OVP’de revizyon gerekir mi?
Türkiye’nin 2022-2024 dönemi için ekonomide yol haritası olan Orta Vadeli Program’ın (OVP) onaylanmasına dair Cumhurbaşkanı Kararı bundan 3 ay önce 5 Eylül tarihinde Resmi Gazete’nin mükerrer sayısında yayımlanarak yürürlüğe girmişti. Bu program resmen iptal edilmedikçe ya da bir revizyon yapılmadığı sürece ekonominin yol haritası olarak kabul edilmelidir. Ancak eylül ayından bu yana yaşanan gelişmeler ve kamuoyunda “düşük faiz-yüksek kur” ya da “Çin Modeli” gibi sıfatlarla anılan politika değişikliklerinden sonra OVP’de değişiklik yapılması gerekebilir.
Üç yıllık dönemi kapsayan ve aylar süre çalışmaların ardından açıklanan önemli bir dokümanın üç ay sonra daha uygulama dönemine bile girmeden revize edilmesi çok rastlanır bir durum olmaz ancak OVP’nin yol gösterici özelliği varsa acilen tekrar gözden geçirilmesi ve gerekiyorsa değişiklikler yapılması doğru adım olur.
OVP makro politikaları, ilkeleri, hedef ve gösterge niteliğindeki temel ekonomik büyüklükleri, gelecek üç yıla ilişkin toplam gelir ve gider tahminlerini, bütçe dengesi ve borçlanma durumu ile kamu idarelerinin ödenek teklif tavanlarını içeren temel politika dokümanıdır. Merkezi yönetim bütçesi ve Cumhurbaşkanlığı Yıllık Programında detaylandırılan bir politika çerçevesi çizer. Belirlenen makroekonomik hedefler ile ekonomik ve sosyal alanlarda izlenecek politikalar kamuoyuyla paylaşılır. OVP’de de belirtildiği gibi “Özel kesim için öngörülebilirliği artıran bir yol haritası niteliği taşımaktadır.”
Açıklanan OVP’ye göre 2022 yılında gayrisafi yurtiçi hasılanın (GSYİH) yüzde 5 büyüme ile 850 milyar dolara ulaşması hedeflenirken, kişi başına GSYH’nin ise 9,947 dolar olması öngörülüyor. İşsizlik oranının yüzde 12’ye gerilemesi, ihracatın 230.9 milyar dolara ve ithalatın ise 282.7 milyar dolara yükselmesi hedefleniyor. Dış ticaret açığı 51.8 milyar dolarda kalırken, cari işlemler dengesi de 18.6 milyar açık verecek. 2022 yılı için çizilen tablo bu ve bu tabloya ulaşırken tüketici fiyatları ile enflasyon yıl sonunda yüzde 9.8’e gerileyecek; birçok kritik hesaplamada veri olarak kullanılan GSYH deflatör artışı ise yüzde 12.9 olacak.

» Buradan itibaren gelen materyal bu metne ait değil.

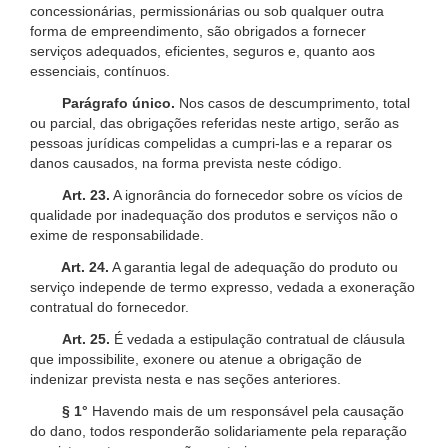
concessionárias, permissionárias ou sob qualquer outra
forma de empreendimento, são obrigados a fornecer
serviços adequados, eficientes, seguros e, quanto aos
essenciais, contínuos.
Parágrafo único.
Nos casos de descumprimento, total
ou parcial, das obrigações referidas neste artigo, serão as
pessoas jurídicas compelidas a cumpri-las e a reparar os
danos causados, na forma prevista neste código.
Art. 23.
A ignorância do fornecedor sobre os vícios de
qualidade por inadequação dos produtos e serviços não o
exime de responsabilidade.
Art. 24.
A garantia legal de adequação do produto ou
serviço independe de termo expresso, vedada a exoneração
contratual do fornecedor.
Art. 25.
É vedada a estipulação contratual de cláusula
que impossibilite, exonere ou atenue a obrigação de
indenizar prevista nesta e nas seções anteriores.
§ 1°
Havendo mais de um responsável pela causação
do dano, todos responderão solidariamente pela reparação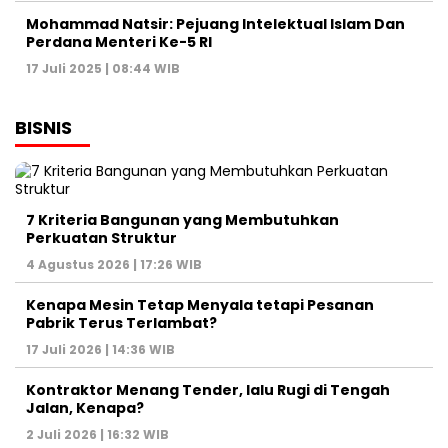
Mohammad Natsir: Pejuang Intelektual Islam Dan
Perdana Menteri Ke-5 RI
17 Juli 2025 | 08:44 WIB
BISNIS
7 Kriteria Bangunan yang Membutuhkan
Perkuatan Struktur
4 Agustus 2026 | 17:26 WIB
Kenapa Mesin Tetap Menyala tetapi Pesanan
Pabrik Terus Terlambat?
17 Juli 2026 | 14:36 WIB
Kontraktor Menang Tender, lalu Rugi di Tengah
Jalan, Kenapa?
2 Juli 2026 | 16:32 WIB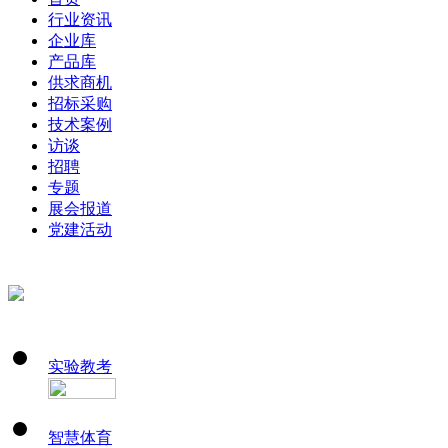
行业资讯
企业库
产品库
供求商机
招标采购
技术案例
访谈
招聘
专题
展会报道
党建活动
实验教考
智慧体育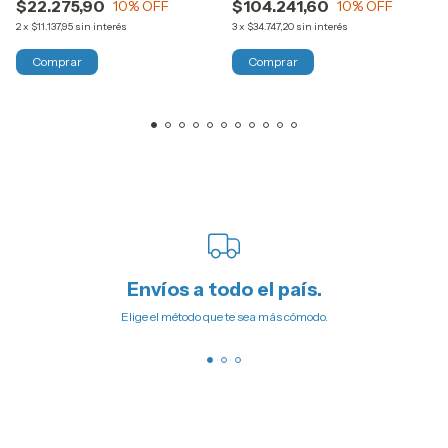
$22.275,90
$104.241,60
10
% OFF
10
% OFF
2
x
$11.137,95
sin interés
3
x
$34.747,20
sin interés
Comprar
Envíos a todo el país.
Elige el método que te sea más cómodo.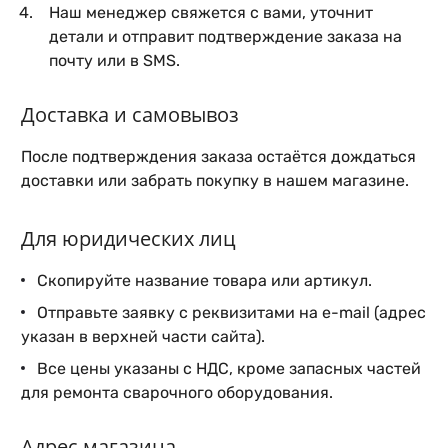
Наш менеджер свяжется с вами, уточнит
детали и отправит подтверждение заказа на
почту или в SMS.
Доставка и самовывоз
После подтверждения заказа остаётся дождаться
доставки или забрать покупку в нашем магазине.
Для юридических лиц
Скопируйте название товара или артикул.
Отправьте заявку с реквизитами на e-mail (адрес
указан в верхней части сайта).
Все цены указаны с НДС, кроме запасных частей
для ремонта сварочного оборудования.
Адрес магазина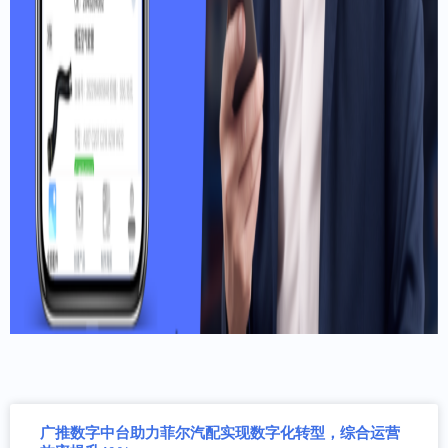
广推数字中台助力菲尔汽配实现数字化转型，综合运营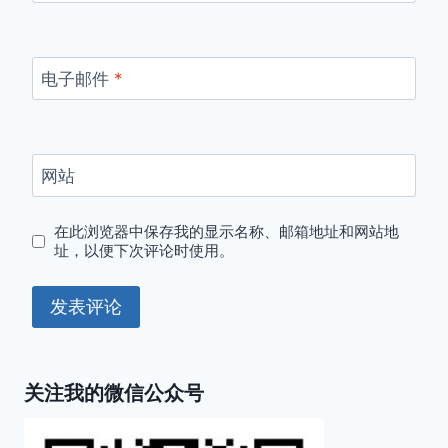
电子邮件
*
网站
在此浏览器中保存我的显示名称、邮箱地址和网站地
址，以便下次评论时使用。
关注我的微信公众号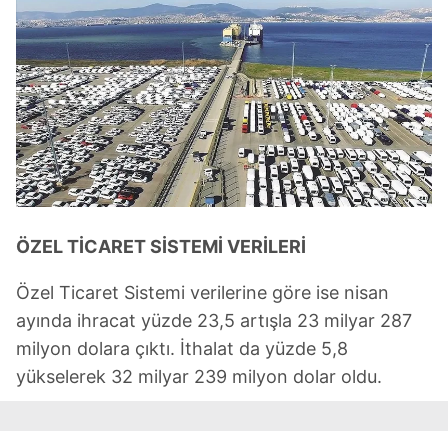
ÖZEL TİCARET SİSTEMİ VERİLERİ
Özel Ticaret Sistemi verilerine göre ise nisan
ayında ihracat yüzde 23,5 artışla 23 milyar 287
milyon dolara çıktı. İthalat da yüzde 5,8
yükselerek 32 milyar 239 milyon dolar oldu.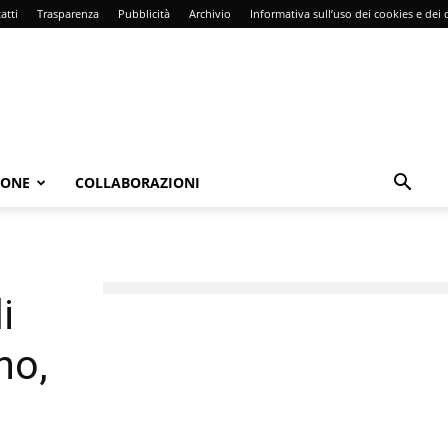
atti
Trasparenza
Pubblicità
Archivio
Informativa sull’uso dei cookies e dei d
IONE
COLLABORAZIONI
i
no,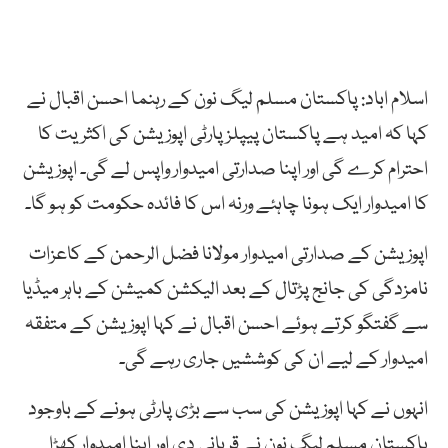
اسلام اباد: پاکستان مسلم لیگ نون کے رہنما احسن اقبال نے
کہا کہ امید ہے پاکستان پیپلز پارٹی اپوزیشن کی اکثریت کا
احترام کرے گی اور اپنا صدارتی امیدوار واپس لے گی۔ اپوزیشن
کا امیدوار ایک ہونا چاہئے ورنہ اس کا فائدہ حکومت کو ہو گا۔
اپوزیشن کے صدارتی امیدوار مولانا فضل الرحمن کے کاعزات
نامزدگی کی جانج پڑتال کے بعد الیکشن کمیشن کے باہر میڈیا
سے گفتگو کرتے ہوئے احسن اقبال نے کہا اپوزیشن کے متفقہ
امیدوار کے لیے ان کی کوششیں جاری رہے گی۔
انہوں نے کہا اپوزیشن کی سب سے بڑی پارٹی ہونے کے باوجود
پاکستان مسلم لیگ نون نے قربانی دی اور اپنا امیدوار کھڑا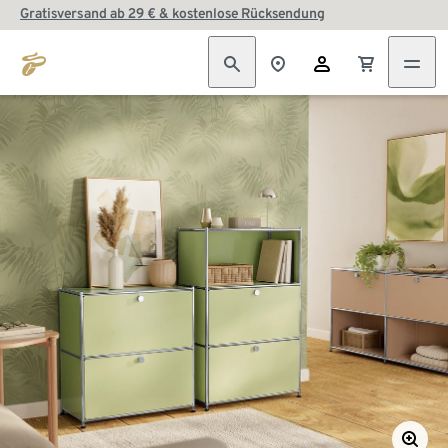
Gratisversand ab 29 € & kostenlose Rücksendung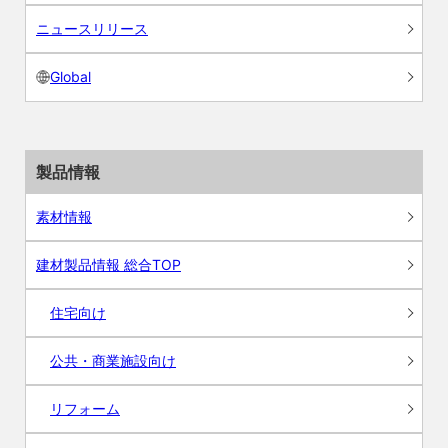
ニュースリリース
Global
製品情報
素材情報
建材製品情報 総合TOP
住宅向け
公共・商業施設向け
リフォーム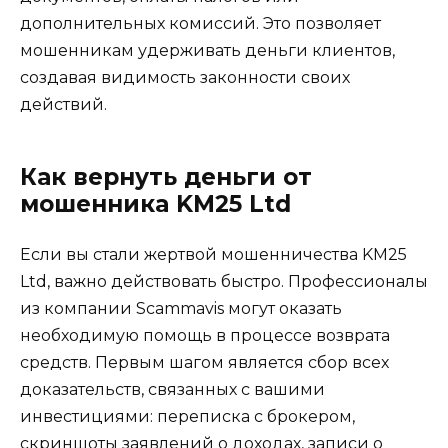
дополнительных комиссий. Это позволяет
мошенникам удерживать деньги клиентов,
создавая видимость законности своих
действий.
Как вернуть деньги от
мошенника KM25 Ltd
Если вы стали жертвой мошенничества KM25
Ltd, важно действовать быстро. Профессионалы
из компании Scammavis могут оказать
необходимую помощь в процессе возврата
средств. Первым шагом является сбор всех
доказательств, связанных с вашими
инвестициями: переписка с брокером,
скриншоты заявлений о доходах, записи о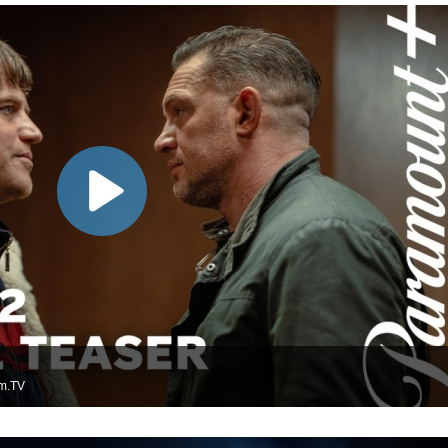
lm.TV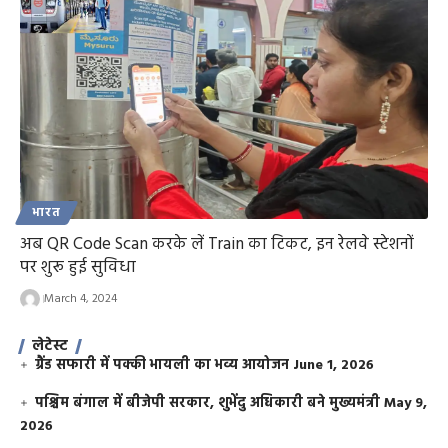
भारत
अब QR Code Scan करके लें Train का टिकट, इन रेलवे स्टेशनों
पर शुरू हुई सुविधा
March 4, 2024
लेटेस्ट
ग्रैंड सफारी में पक्की भायली का भव्य आयोजन
June 1, 2026
पश्चिम बंगाल में बीजेपी सरकार, शुभेंदु अधिकारी बने मुख्यमंत्री
May 9,
2026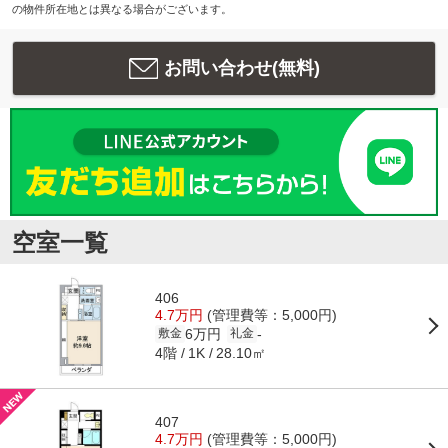
の物件所在地とは異なる場合がございます。
お問い合わせ(無料)
空室一覧
406
4.7万円
(管理費等：5,000円)
6万円
-
敷金
礼金
4階
28.10㎡
1K
407
4.7万円
(管理費等：5,000円)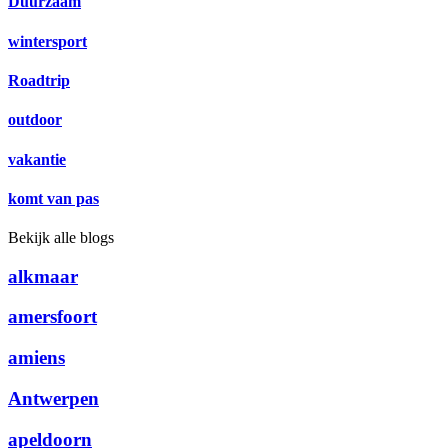
Duurzaam
wintersport
Roadtrip
outdoor
vakantie
komt van pas
Bekijk alle blogs
alkmaar
amersfoort
amiens
Antwerpen
apeldoorn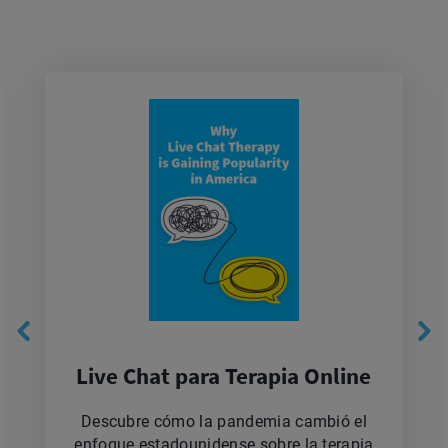
Live Chat para Terapia Online
Descubre cómo la pandemia cambió el
enfoque estadounidense sobre la terapia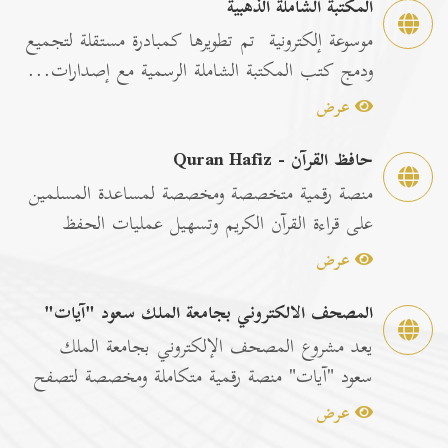
المكتبة الشاملة الذهبية
موسوعة إلكترونية تم تطويرها كمبادرة مستقلة لتجميع
ودمج كتب المكتبة الشاملة الرسمية مع إصدارات...
عرض
حافظ القرآن - Quran Hafiz
منصة رقمية متخصصة ومخصصة لمساعدة المسلمين
على قراءة القرآن الكريم وتسهيل عمليات الحفظ
والمراجعة عبر...
عرض
المصحف الالكتروني بجامعة الملك سعود "آيات"
يعد مشروع المصحف الإلكتروني بجامعة الملك
سعود "آيات" منصة رقمية متكاملة ومخصصة لتصفح
وقراءة القرآن ا...
عرض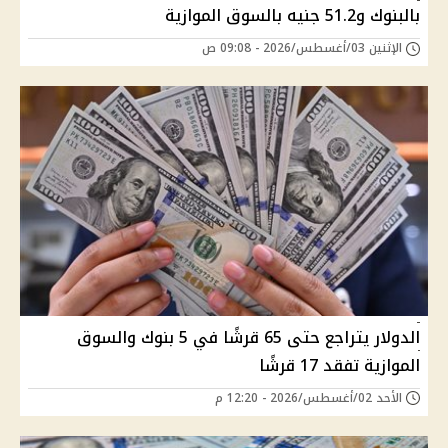
بالبنوك و51.2 جنيه بالسوق الموازية
الإثنين 03/أغسطس/2026 - 09:08 ص
الدولار يتراجع حتى 65 قرشًا في 5 بنوك والسوق
الموازية تفقد 17 قرشًا
الأحد 02/أغسطس/2026 - 12:20 م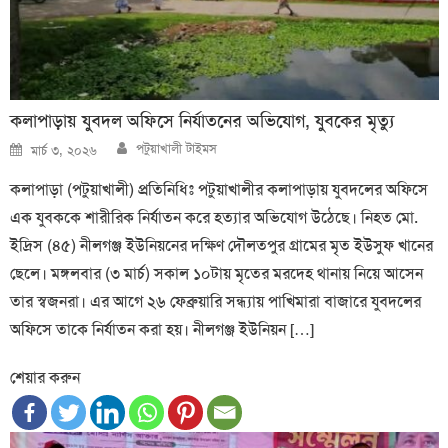
কলাপাড়ায় যুবদল অফিসে নির্যাতনের অভিযোগ, যুবকের মৃত্যু
Author
Posted
পটুয়াখালী টাইমস
মার্চ ৩, ২০২৬
on
কলাপাড়া (পটুয়াখালী) প্রতিনিধিঃ পটুয়াখালীর কলাপাড়ায় যুবদলের অফিসে
এক যুবককে শারীরিক নির্যাতন করে হত্যার অভিযোগ উঠেছে। নিহত মো.
ইদ্রিস (৪৫) নীলগঞ্জ ইউনিয়নের দক্ষিণ দৌলতপুর গ্রামের মৃত ইউসুফ খানের
ছেলে। মঙ্গলবার (৩ মার্চ) সকাল ১০টায় মৃতের মরদেহ থানায় নিয়ে আসেন
তার স্বজনরা। এর আগে ২৬ ফেব্রুয়ারি সন্ধ্যায় পাখিমারা বাজারে যুবদলের
অফিসে তাকে নির্যাতন করা হয়। নীলগঞ্জ ইউনিয়ন […]
শেয়ার করুন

Orta Vadeli Program kural gereği merkezi yönetim bütçesinin hazırlanma sürecini de başlattığı için halen TBMM’de görüşülen 2022 bütçesi de bu verilere göre hazırlandı.
OVP yapılırken enflasyonun 2021 sonunda yüzde 16.2 olarak gerçekleşeceği ve deflatörün ise yüzde 20.9 olacağı tahmin edilmişti. İhracat 211 ve ithalat ise 258 milyar dolar olarak tahmin edilirken, GSYİH için 801 milyar dolar ve kişi başına GSYİH için 9,489 dolarlık gerçekleşme tahminleri OVP’ye konulmuştu.
Eylül ayından bu yana ise enflasyonu, dış ticareti ve dolayısıyla büyüme ve istihdamı etkileyen önemli gelişmeler ve dalgalanmalar oldu. Özel kesim bu değişiklikler paralelinde geleceğe dair öngörülerini yapmakta zorlanmaya başladı. Oysa OVP tanımı gereği özel kesim için öngörülebilirliği artıran bir yol haritası olmalıydı. Bu çerçevede ekonomideki durumun iyice değerlendirilip, OVP’de bir değişiklik gerekip gerekmediği kararı verilmeli ve değişiklik gerekiyorsa biran önce yapılmalıdır. Aksi takdirde önemli bir doküman olan OVP yol göstericilik ve inandırıcılık özelliğini kaybederken, ekonomi yönetimi izleyeceği politikaları kamuoyu ile paylaşmak ve ekonomideki birimlere mesaj vermek için de kullandığı önemli bir silahından yoksun kalır.